DATASET RECORDS
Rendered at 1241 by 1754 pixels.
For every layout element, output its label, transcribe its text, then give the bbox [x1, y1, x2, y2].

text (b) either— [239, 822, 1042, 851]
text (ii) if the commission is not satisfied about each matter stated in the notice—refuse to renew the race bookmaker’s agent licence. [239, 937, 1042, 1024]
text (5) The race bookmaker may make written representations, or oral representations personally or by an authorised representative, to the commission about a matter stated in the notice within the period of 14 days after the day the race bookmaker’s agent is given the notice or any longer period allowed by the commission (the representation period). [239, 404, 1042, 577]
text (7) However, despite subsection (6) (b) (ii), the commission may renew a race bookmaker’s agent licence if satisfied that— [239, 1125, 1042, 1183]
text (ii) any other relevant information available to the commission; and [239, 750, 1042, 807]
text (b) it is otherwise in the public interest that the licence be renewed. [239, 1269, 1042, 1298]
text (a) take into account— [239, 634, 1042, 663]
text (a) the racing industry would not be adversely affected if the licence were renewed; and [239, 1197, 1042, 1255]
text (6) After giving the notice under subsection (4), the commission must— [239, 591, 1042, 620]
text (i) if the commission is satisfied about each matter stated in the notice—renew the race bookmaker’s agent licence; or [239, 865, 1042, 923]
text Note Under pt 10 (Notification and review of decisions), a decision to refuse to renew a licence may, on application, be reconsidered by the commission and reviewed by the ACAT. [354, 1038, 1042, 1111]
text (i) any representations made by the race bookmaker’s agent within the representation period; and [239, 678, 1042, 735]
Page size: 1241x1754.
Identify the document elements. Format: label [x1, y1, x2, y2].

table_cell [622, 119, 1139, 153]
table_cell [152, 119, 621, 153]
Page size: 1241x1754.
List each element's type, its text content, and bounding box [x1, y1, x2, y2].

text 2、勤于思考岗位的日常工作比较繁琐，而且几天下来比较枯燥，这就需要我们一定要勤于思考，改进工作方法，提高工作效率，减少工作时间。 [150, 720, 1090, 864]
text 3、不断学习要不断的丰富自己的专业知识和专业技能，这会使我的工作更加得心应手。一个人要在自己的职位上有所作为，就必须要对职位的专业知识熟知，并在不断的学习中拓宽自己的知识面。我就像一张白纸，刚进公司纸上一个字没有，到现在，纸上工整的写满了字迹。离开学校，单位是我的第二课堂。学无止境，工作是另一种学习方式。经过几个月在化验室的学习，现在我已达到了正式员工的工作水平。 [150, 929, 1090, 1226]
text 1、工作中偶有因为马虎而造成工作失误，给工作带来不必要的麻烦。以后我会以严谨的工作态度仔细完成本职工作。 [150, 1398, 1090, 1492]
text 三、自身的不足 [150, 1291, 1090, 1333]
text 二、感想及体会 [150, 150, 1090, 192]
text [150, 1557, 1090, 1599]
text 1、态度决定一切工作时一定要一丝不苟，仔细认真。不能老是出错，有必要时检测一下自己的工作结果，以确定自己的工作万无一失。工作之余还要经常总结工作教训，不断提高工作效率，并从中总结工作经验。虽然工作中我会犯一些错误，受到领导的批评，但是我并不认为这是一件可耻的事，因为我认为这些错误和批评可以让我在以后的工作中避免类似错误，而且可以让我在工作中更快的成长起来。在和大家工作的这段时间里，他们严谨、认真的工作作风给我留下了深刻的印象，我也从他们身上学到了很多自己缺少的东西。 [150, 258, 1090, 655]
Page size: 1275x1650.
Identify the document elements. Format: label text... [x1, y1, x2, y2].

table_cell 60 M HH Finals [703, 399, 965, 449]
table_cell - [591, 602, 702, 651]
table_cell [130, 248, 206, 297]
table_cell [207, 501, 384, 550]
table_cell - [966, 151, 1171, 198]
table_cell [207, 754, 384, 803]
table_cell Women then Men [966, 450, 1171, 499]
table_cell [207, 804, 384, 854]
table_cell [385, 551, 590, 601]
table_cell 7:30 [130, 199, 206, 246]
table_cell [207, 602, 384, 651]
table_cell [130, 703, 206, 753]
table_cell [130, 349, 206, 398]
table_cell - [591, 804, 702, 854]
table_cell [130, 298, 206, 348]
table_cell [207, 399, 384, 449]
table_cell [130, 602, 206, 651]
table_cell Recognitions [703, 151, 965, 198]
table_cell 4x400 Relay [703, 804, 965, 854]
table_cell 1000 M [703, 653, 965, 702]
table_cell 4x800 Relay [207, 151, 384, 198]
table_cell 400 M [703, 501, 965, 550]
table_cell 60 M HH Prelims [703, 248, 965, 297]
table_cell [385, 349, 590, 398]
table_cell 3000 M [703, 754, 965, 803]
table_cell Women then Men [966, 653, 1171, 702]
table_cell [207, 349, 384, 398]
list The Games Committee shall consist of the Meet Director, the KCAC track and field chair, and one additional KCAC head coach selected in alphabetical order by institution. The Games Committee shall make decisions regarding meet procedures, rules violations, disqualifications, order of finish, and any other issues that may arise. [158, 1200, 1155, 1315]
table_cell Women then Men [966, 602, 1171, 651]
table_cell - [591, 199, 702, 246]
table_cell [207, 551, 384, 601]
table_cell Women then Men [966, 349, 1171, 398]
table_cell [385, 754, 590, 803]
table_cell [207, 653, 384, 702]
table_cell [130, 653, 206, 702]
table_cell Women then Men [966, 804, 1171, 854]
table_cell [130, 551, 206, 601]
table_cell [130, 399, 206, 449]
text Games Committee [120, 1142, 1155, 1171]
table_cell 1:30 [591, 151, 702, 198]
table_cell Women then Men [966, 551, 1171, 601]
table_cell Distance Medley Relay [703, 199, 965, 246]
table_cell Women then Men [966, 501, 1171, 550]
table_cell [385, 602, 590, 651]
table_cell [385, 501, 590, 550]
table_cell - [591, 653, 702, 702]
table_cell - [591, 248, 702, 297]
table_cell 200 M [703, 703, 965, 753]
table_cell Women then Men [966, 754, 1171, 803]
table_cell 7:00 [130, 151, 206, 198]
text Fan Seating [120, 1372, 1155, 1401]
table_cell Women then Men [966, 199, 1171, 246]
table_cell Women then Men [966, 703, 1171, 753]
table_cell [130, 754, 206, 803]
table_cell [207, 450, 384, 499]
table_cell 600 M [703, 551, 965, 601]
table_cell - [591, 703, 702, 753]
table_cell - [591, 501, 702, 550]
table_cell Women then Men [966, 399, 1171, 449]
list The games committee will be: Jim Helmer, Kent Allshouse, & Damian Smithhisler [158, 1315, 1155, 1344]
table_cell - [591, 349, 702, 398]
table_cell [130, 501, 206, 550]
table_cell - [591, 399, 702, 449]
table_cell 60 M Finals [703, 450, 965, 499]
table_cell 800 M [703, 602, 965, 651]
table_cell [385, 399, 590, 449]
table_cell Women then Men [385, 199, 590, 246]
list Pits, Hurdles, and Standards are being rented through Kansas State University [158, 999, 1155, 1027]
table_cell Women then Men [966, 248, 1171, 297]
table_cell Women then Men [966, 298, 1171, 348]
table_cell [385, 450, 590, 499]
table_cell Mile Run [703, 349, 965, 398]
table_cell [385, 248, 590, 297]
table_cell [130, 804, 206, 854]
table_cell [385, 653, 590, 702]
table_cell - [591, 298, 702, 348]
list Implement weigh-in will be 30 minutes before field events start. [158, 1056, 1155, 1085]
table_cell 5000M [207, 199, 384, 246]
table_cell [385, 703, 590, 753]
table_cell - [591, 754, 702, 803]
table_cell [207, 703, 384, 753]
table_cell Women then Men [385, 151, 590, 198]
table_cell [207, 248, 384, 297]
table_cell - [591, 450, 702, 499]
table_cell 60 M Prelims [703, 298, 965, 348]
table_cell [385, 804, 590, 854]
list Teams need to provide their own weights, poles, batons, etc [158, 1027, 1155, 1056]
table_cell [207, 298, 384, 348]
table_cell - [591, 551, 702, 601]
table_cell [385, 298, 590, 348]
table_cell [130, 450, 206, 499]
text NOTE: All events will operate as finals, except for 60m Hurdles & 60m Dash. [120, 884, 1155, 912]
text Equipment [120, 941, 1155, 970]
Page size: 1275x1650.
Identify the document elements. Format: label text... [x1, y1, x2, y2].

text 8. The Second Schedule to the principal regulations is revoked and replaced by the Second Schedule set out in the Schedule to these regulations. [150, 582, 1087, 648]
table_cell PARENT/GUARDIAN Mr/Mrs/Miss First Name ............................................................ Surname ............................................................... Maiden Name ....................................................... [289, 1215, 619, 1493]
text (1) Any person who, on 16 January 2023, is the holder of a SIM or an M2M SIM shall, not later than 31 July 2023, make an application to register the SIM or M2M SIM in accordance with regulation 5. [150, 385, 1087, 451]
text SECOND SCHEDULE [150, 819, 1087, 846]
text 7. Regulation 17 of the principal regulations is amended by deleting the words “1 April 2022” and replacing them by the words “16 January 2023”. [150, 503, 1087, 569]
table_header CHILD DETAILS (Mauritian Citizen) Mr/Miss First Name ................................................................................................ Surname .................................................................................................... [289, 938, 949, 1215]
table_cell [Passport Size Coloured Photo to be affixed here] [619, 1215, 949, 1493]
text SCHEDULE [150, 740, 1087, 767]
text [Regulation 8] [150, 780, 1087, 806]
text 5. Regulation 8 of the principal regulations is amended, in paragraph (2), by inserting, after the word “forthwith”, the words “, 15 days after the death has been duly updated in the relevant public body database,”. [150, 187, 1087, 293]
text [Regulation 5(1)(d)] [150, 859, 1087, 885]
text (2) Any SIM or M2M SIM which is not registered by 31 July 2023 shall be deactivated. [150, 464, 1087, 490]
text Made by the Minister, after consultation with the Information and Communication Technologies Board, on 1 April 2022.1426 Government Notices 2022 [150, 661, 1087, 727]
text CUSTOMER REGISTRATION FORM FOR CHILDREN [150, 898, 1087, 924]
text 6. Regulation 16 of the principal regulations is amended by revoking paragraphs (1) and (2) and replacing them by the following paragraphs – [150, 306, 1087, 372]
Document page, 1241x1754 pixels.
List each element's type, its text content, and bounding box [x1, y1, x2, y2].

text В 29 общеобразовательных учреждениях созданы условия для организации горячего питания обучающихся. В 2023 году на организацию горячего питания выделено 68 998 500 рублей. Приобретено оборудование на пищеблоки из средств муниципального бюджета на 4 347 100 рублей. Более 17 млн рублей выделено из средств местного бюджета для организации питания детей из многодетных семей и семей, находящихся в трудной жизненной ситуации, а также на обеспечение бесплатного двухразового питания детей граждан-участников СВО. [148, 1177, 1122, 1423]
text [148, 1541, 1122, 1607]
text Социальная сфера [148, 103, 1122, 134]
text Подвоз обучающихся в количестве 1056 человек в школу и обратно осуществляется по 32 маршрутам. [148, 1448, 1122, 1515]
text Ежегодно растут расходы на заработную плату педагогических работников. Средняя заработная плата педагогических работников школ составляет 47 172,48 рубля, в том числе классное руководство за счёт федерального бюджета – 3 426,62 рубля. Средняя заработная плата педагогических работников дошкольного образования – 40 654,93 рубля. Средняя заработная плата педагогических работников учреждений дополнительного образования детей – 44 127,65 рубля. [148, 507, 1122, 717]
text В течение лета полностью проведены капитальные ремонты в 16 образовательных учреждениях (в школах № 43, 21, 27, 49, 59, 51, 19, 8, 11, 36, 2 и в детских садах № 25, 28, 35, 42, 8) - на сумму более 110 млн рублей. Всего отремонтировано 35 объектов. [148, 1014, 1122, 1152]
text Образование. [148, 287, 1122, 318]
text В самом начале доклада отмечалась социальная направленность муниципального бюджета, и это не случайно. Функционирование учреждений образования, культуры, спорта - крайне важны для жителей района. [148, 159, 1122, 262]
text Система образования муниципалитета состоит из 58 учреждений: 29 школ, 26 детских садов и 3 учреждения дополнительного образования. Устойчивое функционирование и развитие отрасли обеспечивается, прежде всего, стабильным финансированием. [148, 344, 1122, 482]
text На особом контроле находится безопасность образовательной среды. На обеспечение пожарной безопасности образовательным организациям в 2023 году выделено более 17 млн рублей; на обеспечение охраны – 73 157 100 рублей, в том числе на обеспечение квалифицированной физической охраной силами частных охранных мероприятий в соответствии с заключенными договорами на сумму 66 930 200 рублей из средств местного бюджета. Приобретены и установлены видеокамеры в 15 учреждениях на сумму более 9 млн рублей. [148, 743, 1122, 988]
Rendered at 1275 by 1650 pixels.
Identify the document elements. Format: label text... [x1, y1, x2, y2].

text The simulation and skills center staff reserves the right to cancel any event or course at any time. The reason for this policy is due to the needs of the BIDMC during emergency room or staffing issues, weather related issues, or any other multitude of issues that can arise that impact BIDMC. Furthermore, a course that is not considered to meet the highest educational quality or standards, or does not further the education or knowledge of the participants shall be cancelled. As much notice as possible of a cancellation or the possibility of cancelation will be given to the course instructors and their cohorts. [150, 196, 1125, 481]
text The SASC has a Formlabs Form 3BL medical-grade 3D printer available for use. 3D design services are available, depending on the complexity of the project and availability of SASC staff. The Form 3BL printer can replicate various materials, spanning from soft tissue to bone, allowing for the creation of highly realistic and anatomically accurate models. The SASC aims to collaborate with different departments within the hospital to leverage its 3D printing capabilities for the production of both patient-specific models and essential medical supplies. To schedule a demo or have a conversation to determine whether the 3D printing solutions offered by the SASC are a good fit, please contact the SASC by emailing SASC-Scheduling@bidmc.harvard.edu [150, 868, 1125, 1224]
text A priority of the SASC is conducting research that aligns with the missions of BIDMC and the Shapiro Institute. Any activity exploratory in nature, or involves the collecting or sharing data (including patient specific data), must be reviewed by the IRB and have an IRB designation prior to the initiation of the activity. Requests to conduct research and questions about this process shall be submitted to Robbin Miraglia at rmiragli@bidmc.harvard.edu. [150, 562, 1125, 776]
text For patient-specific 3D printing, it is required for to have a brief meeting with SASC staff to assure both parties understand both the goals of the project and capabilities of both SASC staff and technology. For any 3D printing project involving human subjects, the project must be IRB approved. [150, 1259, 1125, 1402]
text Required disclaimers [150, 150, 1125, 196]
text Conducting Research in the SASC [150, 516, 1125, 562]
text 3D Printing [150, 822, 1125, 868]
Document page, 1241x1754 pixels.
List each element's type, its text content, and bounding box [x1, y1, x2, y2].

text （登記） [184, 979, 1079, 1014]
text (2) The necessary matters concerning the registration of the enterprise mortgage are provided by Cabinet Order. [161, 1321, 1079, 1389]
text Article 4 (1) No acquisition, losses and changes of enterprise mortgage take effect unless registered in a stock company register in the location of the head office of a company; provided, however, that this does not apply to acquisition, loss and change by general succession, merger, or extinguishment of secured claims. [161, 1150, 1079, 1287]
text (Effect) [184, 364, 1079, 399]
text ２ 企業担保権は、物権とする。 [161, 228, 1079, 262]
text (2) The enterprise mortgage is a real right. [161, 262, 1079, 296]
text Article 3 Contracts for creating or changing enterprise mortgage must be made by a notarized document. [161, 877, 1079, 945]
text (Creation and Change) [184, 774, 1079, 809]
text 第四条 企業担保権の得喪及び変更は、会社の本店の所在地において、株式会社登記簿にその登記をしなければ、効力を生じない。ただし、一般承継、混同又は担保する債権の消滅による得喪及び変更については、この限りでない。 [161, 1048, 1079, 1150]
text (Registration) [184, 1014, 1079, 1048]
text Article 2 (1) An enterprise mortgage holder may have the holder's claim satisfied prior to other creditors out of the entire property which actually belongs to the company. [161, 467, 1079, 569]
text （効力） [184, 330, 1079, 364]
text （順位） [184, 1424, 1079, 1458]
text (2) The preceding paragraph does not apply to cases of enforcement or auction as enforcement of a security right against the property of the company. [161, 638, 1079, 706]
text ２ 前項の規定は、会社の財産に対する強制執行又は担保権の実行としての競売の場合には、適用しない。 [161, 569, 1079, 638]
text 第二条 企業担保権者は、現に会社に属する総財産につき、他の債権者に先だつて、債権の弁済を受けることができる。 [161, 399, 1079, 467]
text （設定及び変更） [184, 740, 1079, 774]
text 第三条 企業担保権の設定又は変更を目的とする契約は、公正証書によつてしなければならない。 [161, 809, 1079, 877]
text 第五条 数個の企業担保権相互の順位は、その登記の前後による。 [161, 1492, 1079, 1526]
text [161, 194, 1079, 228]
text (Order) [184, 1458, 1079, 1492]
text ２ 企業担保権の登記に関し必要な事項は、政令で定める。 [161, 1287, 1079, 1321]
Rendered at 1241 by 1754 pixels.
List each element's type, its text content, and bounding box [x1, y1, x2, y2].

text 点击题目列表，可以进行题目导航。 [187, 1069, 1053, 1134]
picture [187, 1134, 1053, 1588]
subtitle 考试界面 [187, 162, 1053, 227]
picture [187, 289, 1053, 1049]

DIRECTIONS
Only the number is required: state how many lines of the entries hold the word "July".

COMPLETED TASK
2